Das derzeit größte Problem mit Blick auf die Pandemie sei die fehlende Planungssicherheit, betonte Schlichtherle. Diese erschwere das Anfahren der Wirtschaft und die Investitionsbereitschaft. Allerdings war man sich in der Runde einig, dass die Pandemie keine Planung kennt, da die Entwicklung der Infektionszahlen letztlich komplett davon abhängt, wie sich jeder Einzelne verhält.
Dobler wünschte sich, dass die Gesundheitsämter in den verschiedenen Landkreisen ihre Corona-Maßnahmen mit Blick auf die Festlegung von Kontaktpersonen und Quarantänezeiten besser abstimmen und vereinheitlichen. Die in seinem Bauunternehmen beschäftigten Lehrlinge habe er aktuell präventiv aus den überbetrieblichen Schulen genommen, um eine mögliche Infektionsgefahr für seine gesamte Belegschaft zu minimieren.
Zur Situation am Lehrstellenmarkt berichtete Athmer, dass derzeit rund 11,5 Prozent weniger Ausbildungsverträge in Schwaben geschlossen wurden als noch 2019. Auf einen Azubi kämen im Schnitt fast zwei Lehrstellen. Jedoch seien trotz der Krise die Unternehmen gerade auch im Allgäu nach wie vor bereit, auf den Fachkräftenachwuchs zu setzen und daher auszubilden.
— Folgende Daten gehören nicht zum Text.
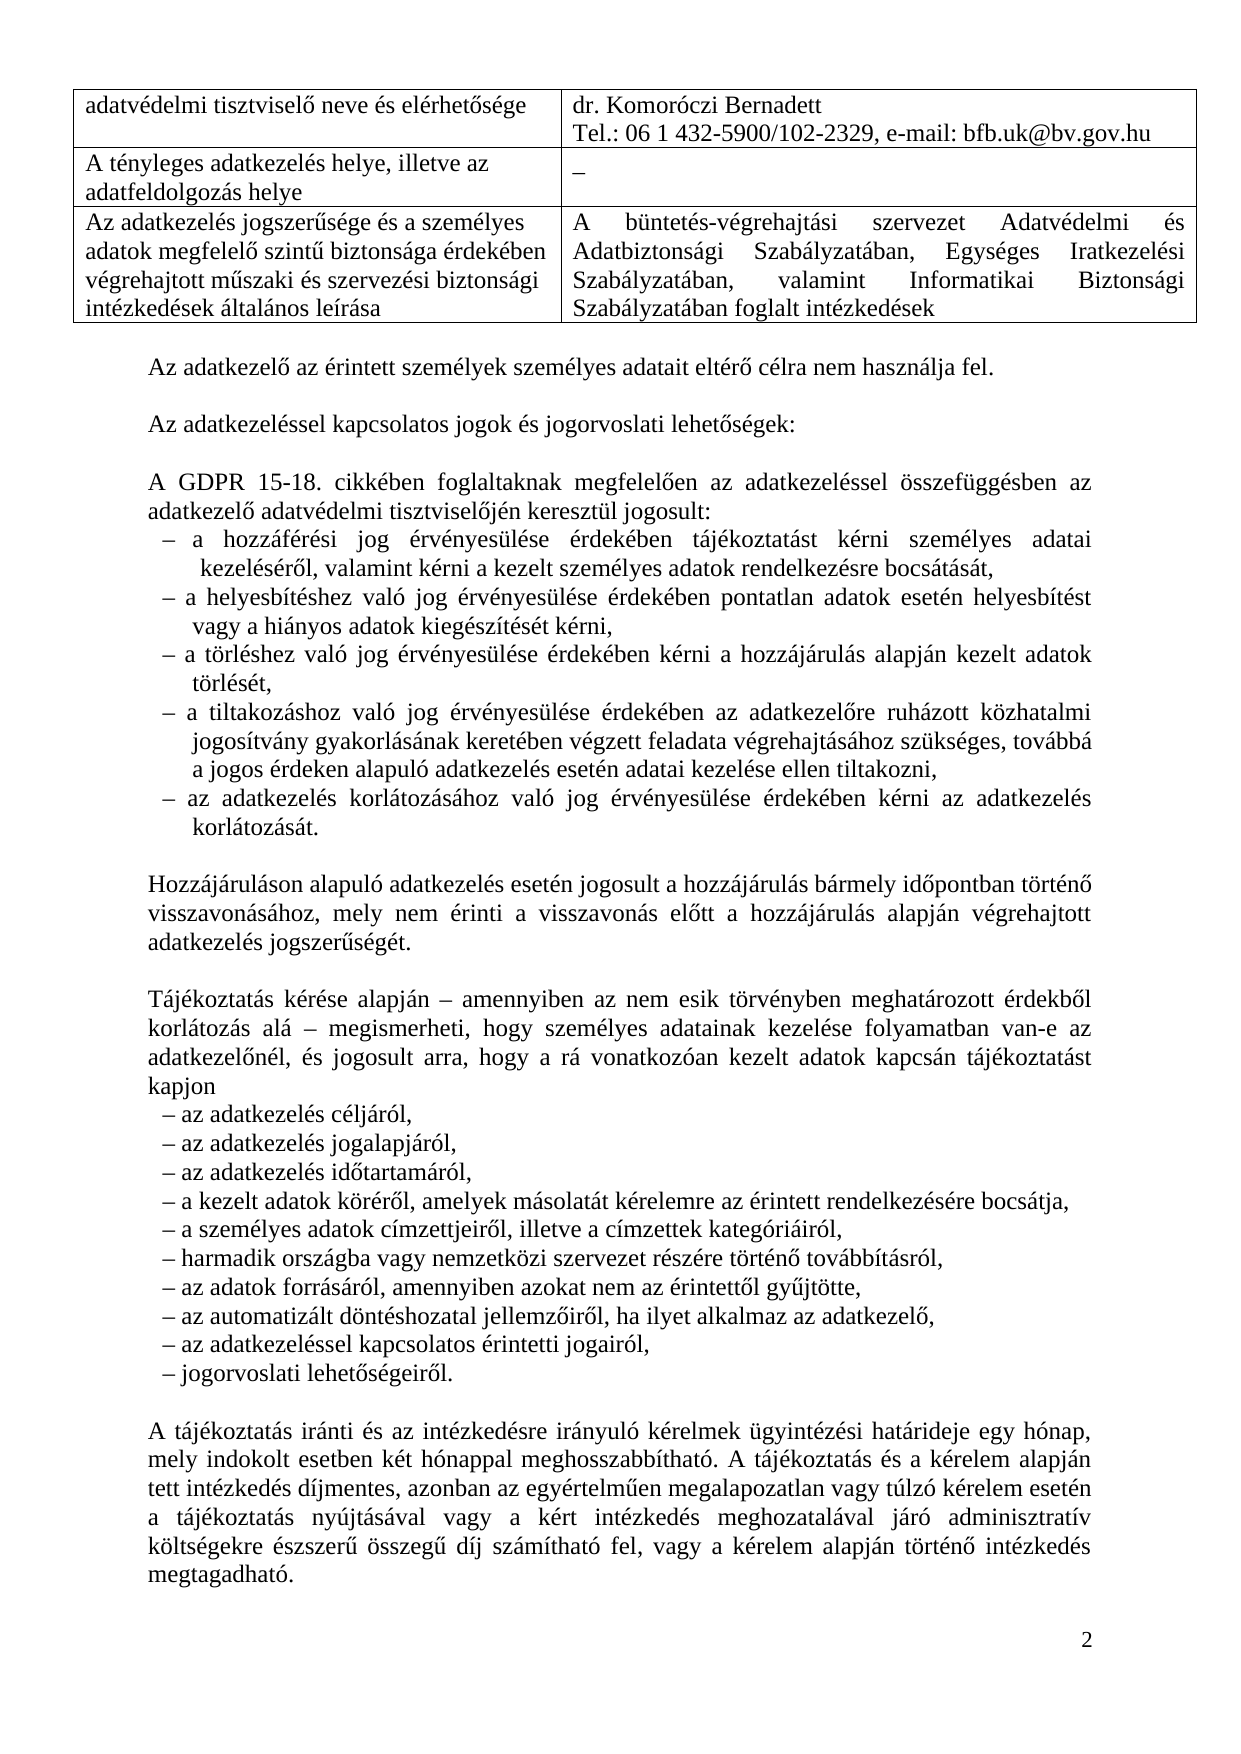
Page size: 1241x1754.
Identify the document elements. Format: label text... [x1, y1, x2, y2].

text – az automatizált döntéshozatal jellemzőiről, ha ilyet alkalmaz az adatkezelő, [162, 1301, 1092, 1329]
text – a személyes adatok címzettjeiről, illetve a címzettek kategóriáiról, [162, 1214, 1092, 1243]
text Hozzájáruláson alapuló adatkezelés esetén jogosult a hozzájárulás bármely időpontban történő visszavonásához, mely nem érinti a visszavonás előtt a hozzájárulás alapján végrehajtott adatkezelés jogszerűségét. [148, 869, 1092, 956]
table_cell Az adatkezelés jogszerűsége és a személyes adatok megfelelő szintű biztonsága érdekében végrehajtott műszaki és szervezési biztonsági intézkedések általános leírása [74, 207, 561, 322]
table_cell A tényleges adatkezelés helye, illetve az adatfeldolgozás helye [74, 148, 561, 206]
text – a kezelt adatok köréről, amelyek másolatát kérelemre az érintett rendelkezésére bocsátja, [162, 1186, 1092, 1214]
text – harmadik országba vagy nemzetközi szervezet részére történő továbbításról, [162, 1243, 1092, 1272]
text A GDPR 15-18. cikkében foglaltaknak megfelelően az adatkezeléssel összefüggésben az adatkezelő adatvédelmi tisztviselőjén keresztül jogosult: [148, 467, 1092, 524]
text – a tiltakozáshoz való jog érvényesülése érdekében az adatkezelőre ruházott közhatalmi jogosítvány gyakorlásának keretében végzett feladata végrehajtásához szükséges, továbbá a jogos érdeken alapuló adatkezelés esetén adatai kezelése ellen tiltakozni, [162, 697, 1092, 783]
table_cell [562, 90, 1196, 147]
text – jogorvoslati lehetőségeiről. [162, 1358, 1092, 1387]
text Az adatkezeléssel kapcsolatos jogok és jogorvoslati lehetőségek: [148, 409, 1092, 438]
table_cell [74, 90, 561, 147]
text Az adatkezelő az érintett személyek személyes adatait eltérő célra nem használja fel. [148, 352, 1092, 381]
table_cell _ [562, 148, 1196, 206]
text – az adatkezelés időtartamáról, [162, 1157, 1092, 1186]
text – az adatkezelés korlátozásához való jog érvényesülése érdekében kérni az adatkezelés korlátozását. [162, 783, 1092, 841]
text – az adatkezelés céljáról, [162, 1099, 1092, 1128]
text – az adatkezelés jogalapjáról, [162, 1128, 1092, 1157]
text A tájékoztatás iránti és az intézkedésre irányuló kérelmek ügyintézési határideje egy hónap, mely indokolt esetben két hónappal meghosszabbítható. A tájékoztatás és a kérelem alapján tett intézkedés díjmentes, azonban az egyértelműen megalapozatlan vagy túlzó kérelem esetén a tájékoztatás nyújtásával vagy a kért intézkedés meghozatalával járó adminisztratív költségekre észszerű összegű díj számítható fel, vagy a kérelem alapján történő intézkedés megtagadható. [148, 1416, 1092, 1588]
text Tájékoztatás kérése alapján – amennyiben az nem esik törvényben meghatározott érdekből korlátozás alá – megismerheti, hogy személyes adatainak kezelése folyamatban van-e az adatkezelőnél, és jogosult arra, hogy a rá vonatkozóan kezelt adatok kapcsán tájékoztatást kapjon [148, 984, 1092, 1099]
text – az adatok forrásáról, amennyiben azokat nem az érintettől gyűjtötte, [162, 1272, 1092, 1301]
text – a helyesbítéshez való jog érvényesülése érdekében pontatlan adatok esetén helyesbítést vagy a hiányos adatok kiegészítését kérni, [162, 582, 1092, 639]
text – a törléshez való jog érvényesülése érdekében kérni a hozzájárulás alapján kezelt adatok törlését, [162, 639, 1092, 697]
text – az adatkezeléssel kapcsolatos érintetti jogairól, [162, 1329, 1092, 1358]
list a hozzáférési jog érvényesülése érdekében tájékoztatást kérni személyes adatai kezeléséről, valamint kérni a kezelt személyes adatok rendelkezésre bocsátását, [162, 524, 1092, 582]
table_cell A büntetés-végrehajtási szervezet Adatvédelmi és Adatbiztonsági Szabályzatában, Egységes Iratkezelési Szabályzatában, valamint Informatikai Biztonsági Szabályzatában foglalt intézkedések [562, 207, 1196, 322]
Die seit Jahren bestehende Herausforderung, eine Lehre anstelle eines Studiums als geeigneten Ausbildungsweg zu etablieren, habe sich durch die Pandemie noch verschärft.
"Die Generation der jungen Leute, die im kommenden September ihre Ausbildung beginnen, dürfe nicht zu den Verlierern der Corona-Krise werden", betonten die Politiker. Sie verwiesen auf die deutlich verbesserte Ausbildungsprämie des Bundes und appellierten an alle Unternehmen, sie aktiv zu nutzen. Dass ein Großteil der heimischen Unternehmen mit viel Kreativität der Pandemie zum Trotz dennoch in Kontakt mit ihren potenziellen Lehrlingen bleiben und Schnupperwochen oder Praktika anböten, hoben die Politiker anerkennend hervor. Dabei unterstrichen sie auch die zunehmende Bedeutung von Online-Formaten. So werde der Berufsinformationstag des Arbeitskreises SchuleWirtschaft in Kaufbeuren erstmals im Januar 2021 als rein virtuelle Ausbildungsmesse stattfinden.
Um die Betriebe schnell und unkompliziert zu entlasten, wäre jetzt die richtige Zeit, die umfangreichen administrativen Auflagen und gesetzlichen Meldepflichten, denen die Unternehmen unterliegen, zu reduzieren, betonte Athmer.
"Die Pandemie wird uns weiter in Atem halten. Zusammenhalt und Solidarität sind weiterhin das Gebot der Stunde. Dabei lassen wir Unternehmen, Selbständige und die Beschäftigten in dieser schweren Zeit nicht allein. Dazu wenden Bund und Länder hohe Summen auf. Die Überbrückungshilfen für die Wirtschaft wurden bis Mitte 2021 verlängert und können von Unternehmern und Soloselbständigen in Anspruch genommen werden. Für die Novemberhilfe sind bundesweit zwischenzeitlich mehr als 140.000 Anträge eingegangen. Die Abschlagszahlungen bis zu 10.000 Euro werden zügig ausgezahlt und zukünftig auf bis zu 50.000 Euro erhöht. Allein der Bund stellt für die Novemberhilfe rund 15 Milliarden Euro zur Verfügung und für die Dezemberhilfe sogar rund 18 Milliarden Euro", bekräftigten die Politiker abschließend.